Still, it would not be unheard of for the former president to keep Lewandowski in his orbit in another, potentially informal, capacity. After all, Trump has a long history of sticking by men who have been credibly accused of sexual harassment and worse.
Trump, himself, has been accused of sexual misconduct by at least 26 women, with allegations on a spectrum from verbal harassment to infidelity to assault to rape, none of which got traction among his die-hard base. Two of those accusers—former Apprentice contestant Summer Zervos and columnist E. Jean Carroll, who filed defamation suits after Trump denied their allegations of sexual assault and rape, respectively—may soon have their day in court. Judges in both cases recently ruled that the lawsuits can proceed.
And while Porter resigned after the reports of abuse surfaced, the White House still voiced support—as Trump has done for a number of friends, including Trump’s Supreme Court pick Brett Kavanaugh, former Alabama senatorial candidate Roy Moore, GOP megadonor Steve Wynn, and famous boxer Mike Tyson, all of whom have been accused of assaulting women.

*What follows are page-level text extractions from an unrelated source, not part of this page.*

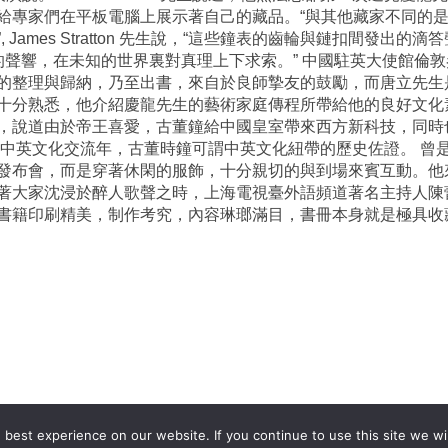
給專家們在平板電腦上展示著自己的藏品。“與其他藏家不同的
James Stratton 先生說，“這些鐘表的齒輪與鏈扣間發出
的聲響，在未知的世界裏對真理上下求索。” 中國駐英大使館倫
的整理與歸納，乃至出書，來自於良師摯友的鼓勵，而唐立先生
十分熟悉，他介紹慶龍先生的藝術家庭傳程所帶給他的良好文化
，說道由於帝王喜愛，古董鐘給中國皇室帶來西方新科技，同時
年是中英文化交流年，古董時鐘可謂中英文化紐帶的歷史佐證。 曾
發布會，而是穿著休閑的服飾，十分親切的與到場來賓互動。他
著大家沈浸於醉人歌聲之時，上海電視臺外語頻道著名主持人陳蕾
。書籍印刷精美，制作考究，內容琳瑯滿目，書冊本身就是極具
best experience on our website. If you continue to use this site we wil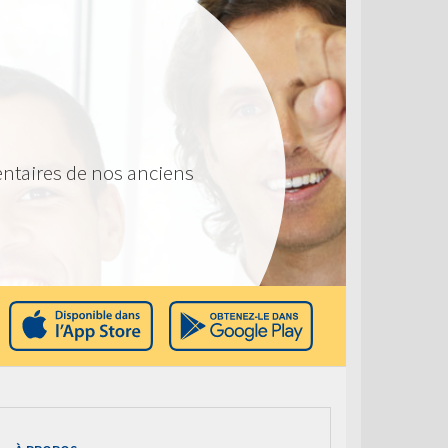
ntaires de nos anciens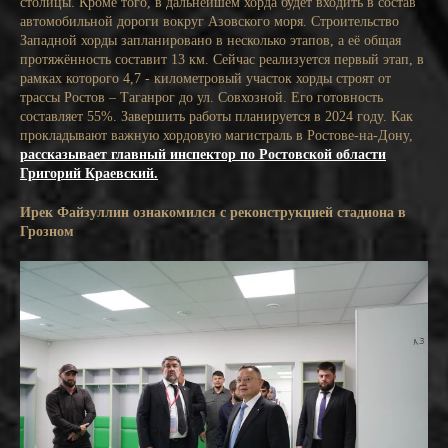
столицы. Кроме того, в дальнейшем хорда будет входить в состав
автомобильной дороги вокруг Азовского моря. Строительство
Западной хорды запланировано в несколько этапов, а её общая
протяжённость составит 13 км. Сейчас реализуется первый этап, в
рамках которого 4,7 - километровый участок хорды строят от
трассы Ростов – Таганрог до ул. Совхозной. Его готовность
составляет 55%. Завершить работы планируется в 2024 году. Как
прокладывают важную хордовую магистраль в Ростове-на-Дону,
рассказывает главный инспектор по Ростовской области
Григорий Краевский.
Ирек Файзуллин ознакомился с реконструкцией стадиона в
Грозном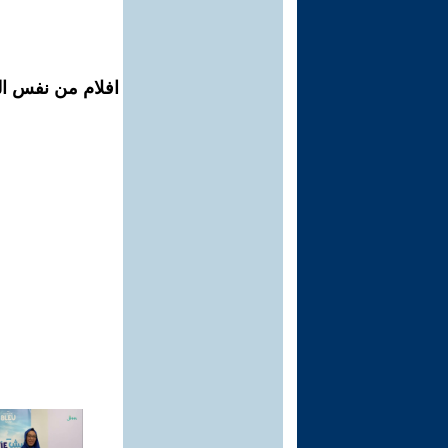
افلام من نفس الم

For his part, Lewandowski, a divisive presence in Trumpland, has bounced back from a number of conflicts or disagreements with people in Trump’s orbit—including, for a time, the former president. In 2017, Trump offered his former top aide a job with the administration, which Lewandowski, as The Daily Beast reported, rejected, characterizing the position as “beneath him.” Three years later, Trump, in the final weeks of his term, appointed Lewandowski to a Pentagon advisory board, which President Joe Biden blocked in early February.

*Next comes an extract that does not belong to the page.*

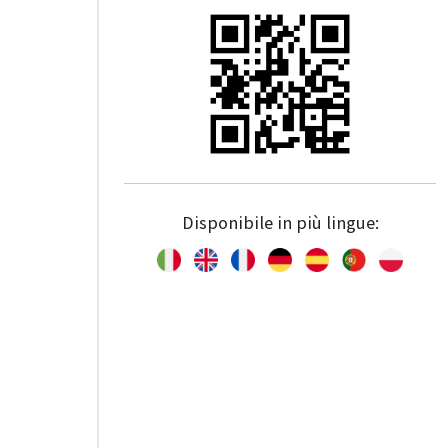
Disponibile in più lingue: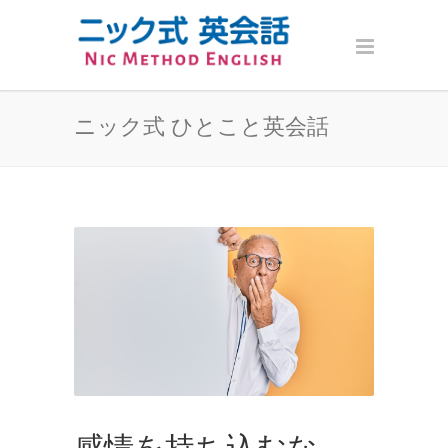
ニック式 ひとこと英会話
感情を持ち込むな。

Lewandowski’s bridge-burning has carried over into MAGA Action. In August, The Daily Beast reported that his super-PAC appointment reflected larger rifts in Trumpland after the former president begrudgingly left office in January. Immediately following the Jan. 6 attack on the U.S. Capitol that Trump instigated, Lewandowski was chief among a group of old friends still willing to proffer unconditional political support. (The rest of the power players in the GOP would later fall in line.)
Prior to the announcement of Lewandowski’s departure from the super PAC, one person close to the former president predicted that considering the history between the two MAGA stalwarts, Trump will likely “stick by Corey like he always has.”
“But good luck raising money into that super PAC, because no one will give money to [an alleged] sexual predator,” this person added.